Redactioneel
Met Pasen dit jaar was ik in Manhattan, New York. Het was tamelijk guur en koud weer en toch was er op de straten een continue stroom mensen. Je kijkt om je heen en ziet, afgezien van de typische toeristen, vooral mensen tussen de 20 en 40, snel, hip, goed gekleed. Dit is het milieu waar de smaakmakers van de populaire cultuur zich in bewegen – en het kost geen enkele moeite om je dat voor te stellen. Verrassend is het wel dat als je dan met Goede Vrijdag en Paasmorgen naar de kerk gaat, precies die groep jonge, succesvolle New Yorkers daar op tamelijk klassieke wijze de Heer loven. En niet met zo weinigen: afgeladen vol zit een groot auditorium, en daarbij te bedenken dat dit slechts een van de vijf diensten is die worden gehouden. De liturgie is overzichtelijk: klassieke muziek, begeleid door een uitstekend orkest en met goede solisten, bekende Engelse gezangen en een prikkelende, niet eens zo heel korte toespraak – waarin even soepel de New York Times als het Evangelie van Johannes wordt geciteerd. Deze kerk in hartje Manhattan is Redeemer.
De afgelopen jaren heeft een toenemend aantal Nederlanders met meer dan gemiddelde belangstelling naar deze kerk gekeken. De preken van de voorganger, Tim Keller, vinden ook in Nederland gretig aftrek, verkrijgbaar op cd, mp3 of in Nederlandse vertaling. Binnen theologische faculteiten schrijven studenten scripties over het succes van Redeemer en mogelijke lessen voor de Nederlandse situatie. Maar typerend is dat vrijwel al die Nederlandse verhalen over Redeemer van buitenaf zijn geschreven. Het zijn bezoekers die even langszij komen, wat diensten meemaken, gesprekken hebben met de kerkleiding en hun boeken en papers lezen. Wapenveld pakt het in dit nummer anders aan. Wij hebben een lid van Redeemer gevraagd om nu eens van binnenuit over haar gemeente te schrijven: wat acht zíj nu karakteristiek voor haar gemeente en waarin schuilen naar haar overtuiging lessen voor Nederland? Aardig is dat en passant ook nog een antwoord wordt gegeven op een vraag die Bas van der Graaf eerder dit jaar in ons blad opwierp.

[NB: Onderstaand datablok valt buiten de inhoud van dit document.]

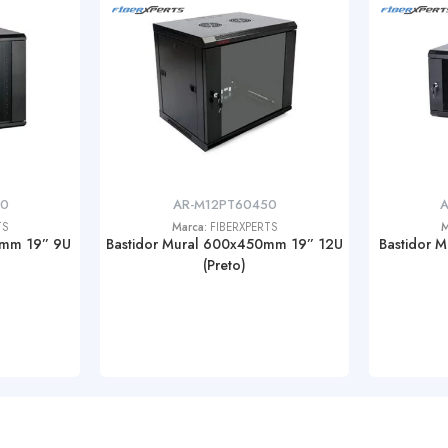
50
AR-M12PT60450
TS
Marca:
FIBERXPERTS
M
0mm 19” 9U
Bastidor Mural 600x450mm 19” 12U
Bastidor 
(Preto)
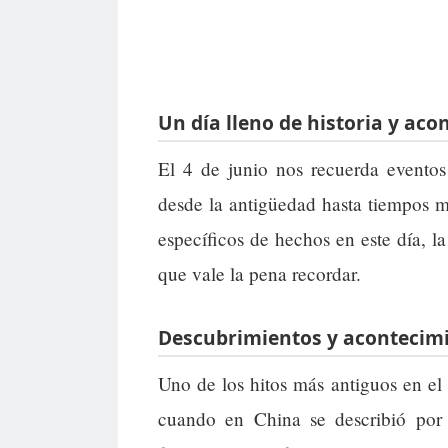
Un día lleno de historia y ac
El 4 de junio nos recuerda eventos
desde la antigüedad hasta tiempos m
específicos de hechos en este día, 
que vale la pena recordar.
Descubrimientos y acontecim
Uno de los hitos más antiguos en el 
cuando en China se describió por p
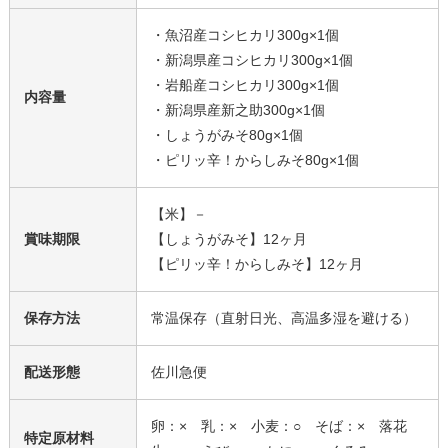
・魚沼産コシヒカリ300g×1個
・新潟県産コシヒカリ300g×1個
・岩船産コシヒカリ300g×1個
内容量
・新潟県産新之助300g×1個
・しょうがみそ80g×1個
・ピリッ辛！からしみそ80g×1個
【米】－
賞味期限
【しょうがみそ】12ヶ月
【ピリッ辛！からしみそ】12ヶ月
保存方法
常温保存（直射日光、高温多湿を避ける）
配送形態
佐川急便
卵：× 乳：× 小麦：○ そば：× 落花
特定原材料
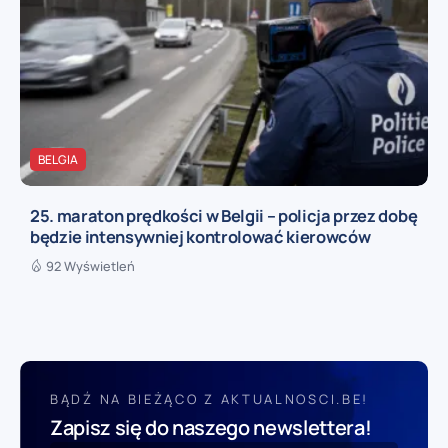
BELGIA
25. maraton prędkości w Belgii – policja przez dobę
będzie intensywniej kontrolować kierowców
92 Wyświetleń
BĄDŹ NA BIEŻĄCO Z AKTUALNOSCI.BE!
Zapisz się do naszego newslettera!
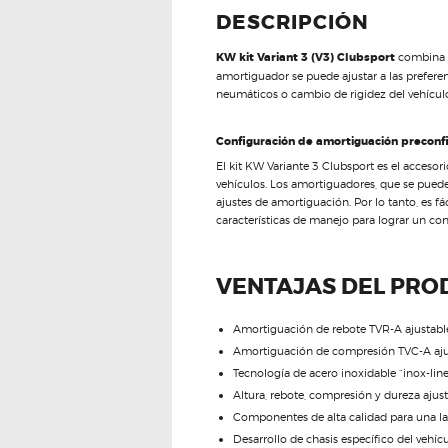
DESCRIPCIÓN
KW kit Variant 3 (V3) Clubsport
combina l
amortiguador se puede ajustar a las preferen
neumáticos o cambio de rigidez del vehículo
Configuración de amortiguación preconf
El kit KW Variante 3 Clubsport es el acceso
vehículos. Los amortiguadores, que se puede
ajustes de amortiguación. Por lo tanto, es fá
características de manejo para lograr un cont
VENTAJAS DEL PRO
Amortiguación de rebote TVR-A ajustable
Amortiguación de compresión TVC-A aju
Tecnología de acero inoxidable “inox-line
Altura, rebote, compresión y dureza ajust
Componentes de alta calidad para una larg
Desarrollo de chasis específico del vehícu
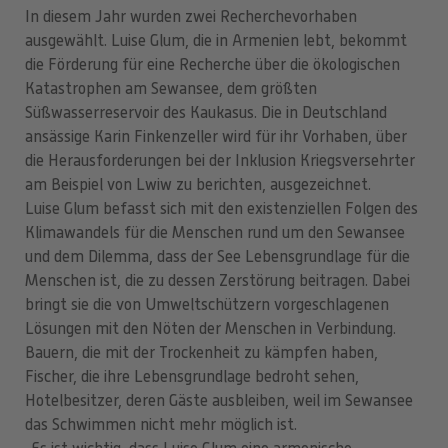
In diesem Jahr wurden zwei Recherchevorhaben
ausgewählt. Luise Glum, die in Armenien lebt, bekommt
die Förderung für eine Recherche über die ökologischen
Katastrophen am Sewansee, dem größten
Süßwasserreservoir des Kaukasus. Die in Deutschland
ansässige Karin Finkenzeller wird für ihr Vorhaben, über
die Herausforderungen bei der Inklusion Kriegsversehrter
am Beispiel von Lwiw zu berichten, ausgezeichnet.
Luise Glum befasst sich mit den existenziellen Folgen des
Klimawandels für die Menschen rund um den Sewansee
und dem Dilemma, dass der See Lebensgrundlage für die
Menschen ist, die zu dessen Zerstörung beitragen. Dabei
bringt sie die von Umweltschützern vorgeschlagenen
Lösungen mit den Nöten der Menschen in Verbindung.
Bauern, die mit der Trockenheit zu kämpfen haben,
Fischer, die ihre Lebensgrundlage bedroht sehen,
Hotelbesitzer, deren Gäste ausbleiben, weil im Sewansee
das Schwimmen nicht mehr möglich ist.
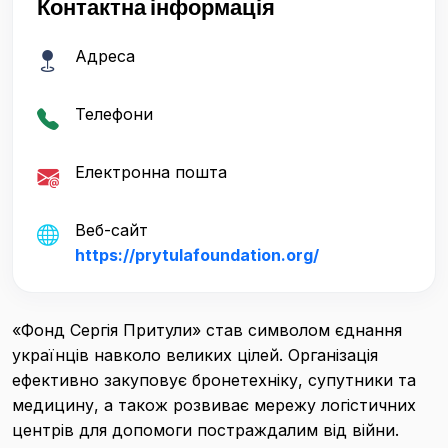
Контактна інформація
Адреса
Телефони
Електронна пошта
Веб-сайт
https://prytulafoundation.org/
«Фонд Сергія Притули» став символом єднання
українців навколо великих цілей. Організація
ефективно закуповує бронетехніку, супутники та
медицину, а також розвиває мережу логістичних
центрів для допомоги постраждалим від війни.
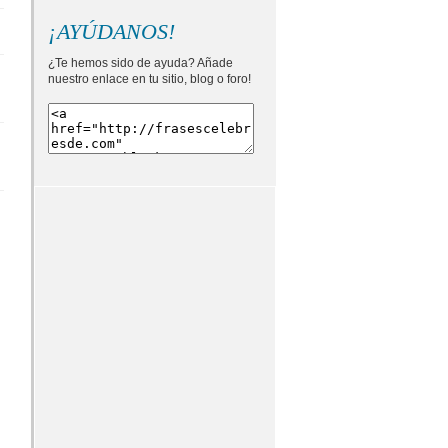
¡AYÚDANOS!
¿Te hemos sido de ayuda? Añade
nuestro enlace en tu sitio, blog o foro!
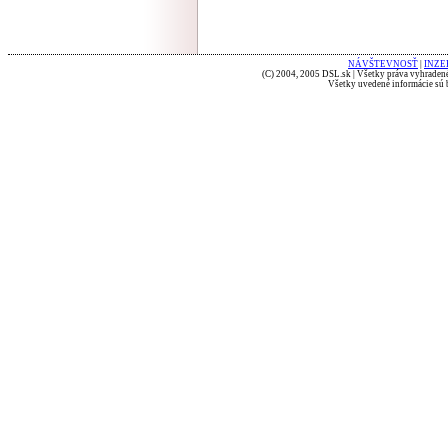
NÁVŠTEVNOSŤ
|
INZE
(C) 2004, 2005 DSL.sk | Všetky práva vyhradené
Všetky uvedené informácie sú b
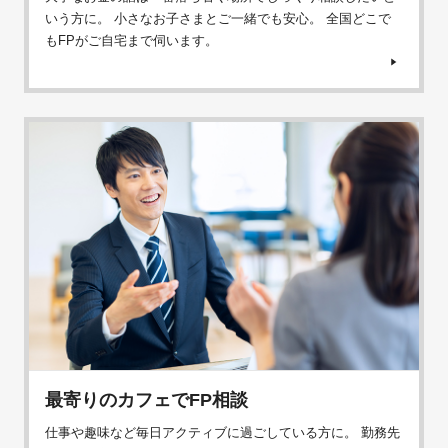
いう方に。 小さなお子さまとご一緒でも安心。 全国どこで
もFPがご自宅まで伺います。
最寄りのカフェでFP相談
仕事や趣味など毎日アクティブに過ごしている方に。 勤務先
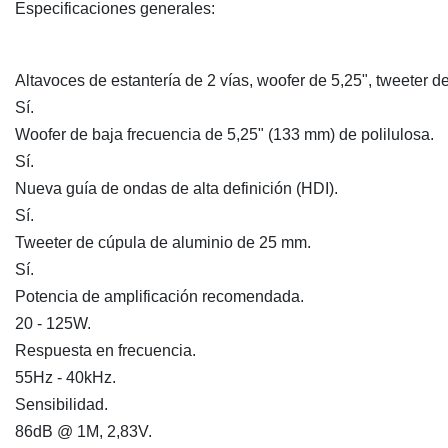
Especificaciones generales:
Altavoces de estantería de 2 vías, woofer de 5,25", tweeter d
Sí.
Woofer de baja frecuencia de 5,25" (133 mm) de polilulosa.
Sí.
Nueva guía de ondas de alta definición (HDI).
Sí.
Tweeter de cúpula de aluminio de 25 mm.
Sí.
Potencia de amplificación recomendada.
20 - 125W.
Respuesta en frecuencia.
55Hz - 40kHz.
Sensibilidad.
86dB @ 1M, 2,83V.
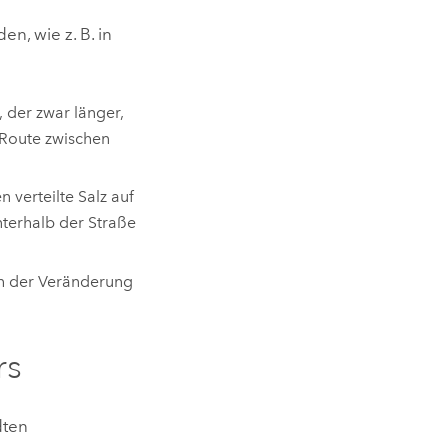
n, wie z. B. in
der zwar länger,
e Route zwischen
 verteilte Salz auf
terhalb der Straße
ch der Veränderung
rs
dten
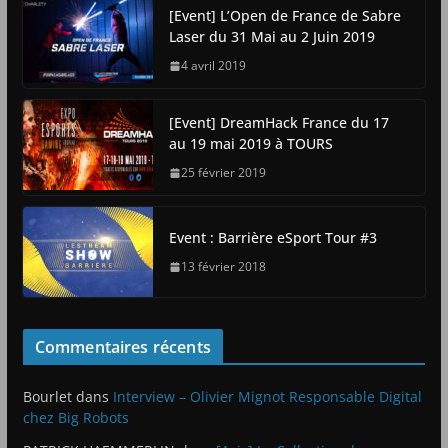
[Event] L’Open de France de Sabre
Laser du 31 Mai au 2 Juin 2019
4 avril 2019
[Event] DreamHack France du 17
au 19 mai 2019 à TOURS
25 février 2019
Event : Barrière eSport Tour #3
13 février 2018
Commentaires récents
Bourlet
dans
Interview – Olivier Mignot Responsable Digital
chez Big Robots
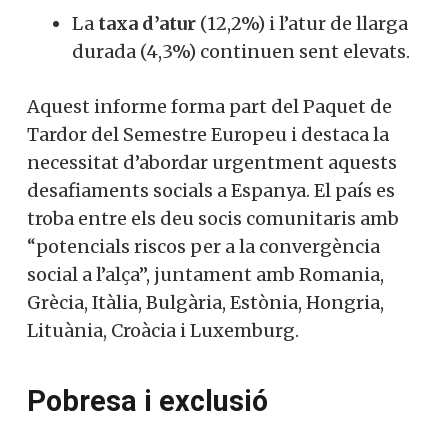
La
taxa d’atur
(12,2%) i l’atur de llarga
durada (4,3%) continuen sent elevats.
Aquest informe forma part del Paquet de
Tardor del Semestre Europeu i destaca la
necessitat d’abordar urgentment aquests
desafiaments socials a Espanya. El país es
troba entre els deu socis comunitaris amb
“potencials riscos per a la convergència
social a l’alça”, juntament amb Romania,
Grècia, Itàlia, Bulgària, Estònia, Hongria,
Lituània, Croàcia i Luxemburg.
Pobresa i exclusió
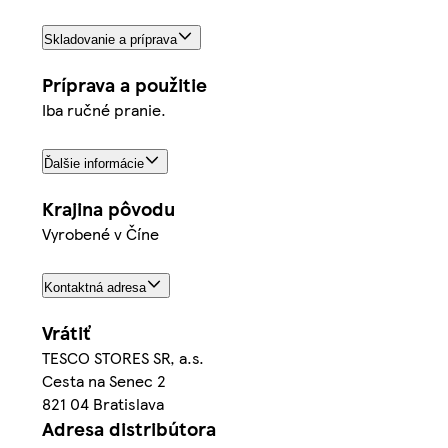
Skladovanie a príprava
Príprava a použitie
Iba ručné pranie.
Ďalšie informácie
Krajina pôvodu
Vyrobené v Číne
Kontaktná adresa
Vrátiť
TESCO STORES SR, a.s.
Cesta na Senec 2
821 04 Bratislava
Adresa distribútora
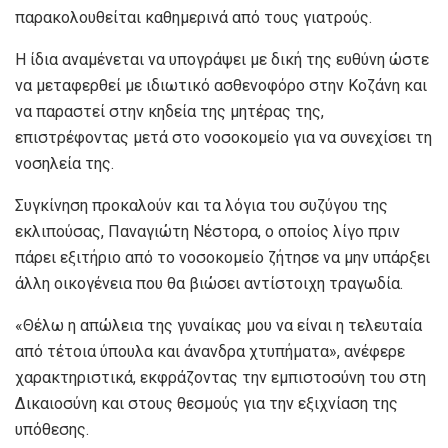
παρακολουθείται καθημερινά από τους γιατρούς.
Η ίδια αναμένεται να υπογράψει με δική της ευθύνη ώστε
να μεταφερθεί με ιδιωτικό ασθενοφόρο στην Κοζάνη και
να παραστεί στην κηδεία της μητέρας της,
επιστρέφοντας μετά στο νοσοκομείο για να συνεχίσει τη
νοσηλεία της.
Συγκίνηση προκαλούν και τα λόγια του συζύγου της
εκλιπούσας, Παναγιώτη Νέστορα, ο οποίος λίγο πριν
πάρει εξιτήριο από το νοσοκομείο ζήτησε να μην υπάρξει
άλλη οικογένεια που θα βιώσει αντίστοιχη τραγωδία.
«Θέλω η απώλεια της γυναίκας μου να είναι η τελευταία
από τέτοια ύπουλα και άνανδρα χτυπήματα», ανέφερε
χαρακτηριστικά, εκφράζοντας την εμπιστοσύνη του στη
Δικαιοσύνη και στους θεσμούς για την εξιχνίαση της
υπόθεσης.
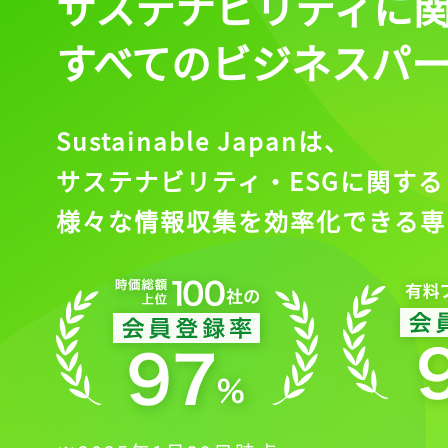
サステナビリティに
すべてのビジネスパ
Sustainable Japanは、
サステナビリティ・ESGに関する
様々な情報収集を効率化できる専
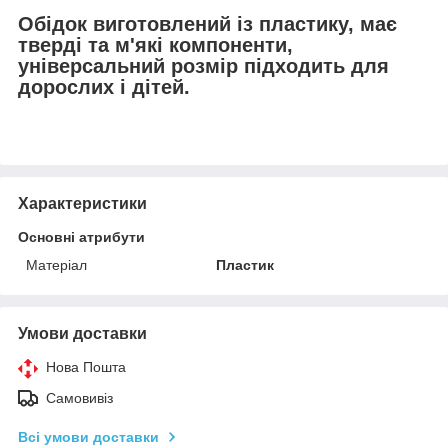
Обідок виготовлений із пластику, має
тверді та м'які компоненти,
універсальний розмір підходить для
дорослих і дітей.
Характеристики
Основні атрибути
Матеріал
Пластик
Умови доставки
Нова Пошта
Самовивіз
Всі умови доставки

Wordt in die bijdrage een brug geslagen tussen Amerika en Europa, het slot van de jaarserie laat een bruggenbouwer tussen humanisme en religieuze tradities aan het woord. Het afgelopen jaar namen we de tijd om trage vragen binnen organisaties tegen het licht te houden: is het al markt wat de klok slaat of kan die ook gecorrigeerd worden vanuit meer normatieve kaders? De Utrechtse hoogleraar Kunneman is daar zeker van overtuigd en voert een pleidooi voor ‘horizontale transcendentie’. Hij is niet zonder hoop voor onze samenleving.
Dat geldt ook voor Bram de Muynck die kritisch kijkt naar de onderwijsdiscussie die momenteel in de politiek weer wordt gevoerd. Hij pleit ervoor om vorming, zingeving en de specifieke eigenheid van de leerling centraal te stellen. Daarmee durft hij ook tegen de stroom in te roeien die Beter Onderwijs Nederland (BON) heeft opgewekt. Hoe onderwijs op een goede manier kan functioneren, laat ook de literatuurbijdrage van Aart Nederveen zien. In de lessen Nederlands leerde hij De Mérode kennen – en hij wijdt ons in het werk van deze dichter in. Erik Willemsen verslaat het recente RRQR-congres.
Wapenveld nam afscheid van een tweetal redactieleden: de historicus Ton van der Schans en de neerlandica Elizabeth den Otter-Kuiper. Hun inbreng heeft het blad goed gedaan! Gelukkig kunnen we ook een opvolger bekendmaken: drs. Pieter Jan Dijkman, die geschiedenis en filosofie heeft gestudeerd en politiek verslaggever is voor het Reformatorisch Dagblad. Hij zal de actualiteit van het politieke debat aan de nuchtere analyse van de historicus paren en ons zo inwijden in het machtscentrum van ons land.